Review: This book was incredibly sweet. I loved the approach, telling the story from each of the main characters’ points of view  (Despereaux, Chiaroscuro, and Miggery Sow) and allowing you to see each of their personal pasts before telling you how they all three were wound together. I also enjoyed the sense of humor and repeating tendency to directly address the reader and invite them to make the story more personal (check your dictionary for definitions, relate the story to your own experience, etc.). The main character might be a mouse, but he is very much humanized and I think very easy for children to relate to. It is common to feel like you don’t fit in with your family, to feel different from your own kind and sometimes not realize that those differences are alright (even good), and can be used to your advantage or as strengths. And the emphasis of the importance and value of “story” and “light” is ultimately uplifting and encouraging.

Themes: Being Different, Light vs. Dark, Coming of Age, Prejudice (species, in this case)

Additional Info:

Awards: Newbery Medal Winner in 2004

Adaptations: This book was made into an animated film in 2008.

Main Characters:

Despereaux: A mouse, smaller than normal and very different form all of the other mice in the castle. After letting himself be seen by the King and even be touched by the Princess Pea, Despereaux is turned in by his own brother and father and exiled to the dungeon by the Council of Mice (basically a death sentence). But when meeting the princess, Despereaux fell in love with her and will fight to get back to the light and keep her safe from harm.

Chiaroscuro: A rat, born in darkness but desiring a life filled with light. When he finally gets to experience it, he is shunned and sent back to the darkness where he begins to plot his revenge on the Princess. He is forever obsessed with the brilliance and beauty of the light, and ultimately will try to capture the Princess and teach her a lesson.
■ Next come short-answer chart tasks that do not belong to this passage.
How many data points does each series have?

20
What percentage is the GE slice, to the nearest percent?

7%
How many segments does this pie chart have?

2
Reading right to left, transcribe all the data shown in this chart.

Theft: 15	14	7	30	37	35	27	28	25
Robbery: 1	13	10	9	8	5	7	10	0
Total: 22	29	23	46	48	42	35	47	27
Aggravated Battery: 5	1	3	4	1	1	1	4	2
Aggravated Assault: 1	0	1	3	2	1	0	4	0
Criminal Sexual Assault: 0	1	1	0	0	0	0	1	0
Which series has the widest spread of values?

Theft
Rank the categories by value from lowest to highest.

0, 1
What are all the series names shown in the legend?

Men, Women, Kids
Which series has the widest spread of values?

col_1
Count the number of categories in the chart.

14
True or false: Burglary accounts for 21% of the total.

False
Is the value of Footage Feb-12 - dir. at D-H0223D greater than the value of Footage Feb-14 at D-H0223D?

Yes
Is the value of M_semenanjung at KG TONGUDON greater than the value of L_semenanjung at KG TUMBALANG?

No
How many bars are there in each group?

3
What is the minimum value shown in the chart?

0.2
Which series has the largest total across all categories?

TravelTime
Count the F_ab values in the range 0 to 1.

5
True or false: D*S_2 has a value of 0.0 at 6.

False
Miggery Sow: An unlucky girl who was sold into slavery by her father after her own mother’s death. Miggery is often beaten, to the point of losing her hearing. Unfortunately, she is also not very smart and quite lazy. After seeing the Princess Pea on her seventh birthday, her only wish is to also be a princess.  Instead, she ends up working in the castle and is eventually tricked into helping Chiaroscuro take his revenge on the Princess Pea.

Princess Pea: The Princess of the castle, still dealing with the passing of her mother. Princess Pea is fond of Despereaux and becomes angry with her father for not allowing her to befriend the mouse. She becomes the object of Despereaux’s affection, Miggery Sow’s dreams, and Chiaroscuro’s revenge.

Bibliographic Info:

DiCamillo, K. (2003). The Tale of Despereaux. Somerville, Massachusetts: Candlewick Press.

Tagline:

Despereaux is a very different mouse. But often being different just means you’re destined for adventure.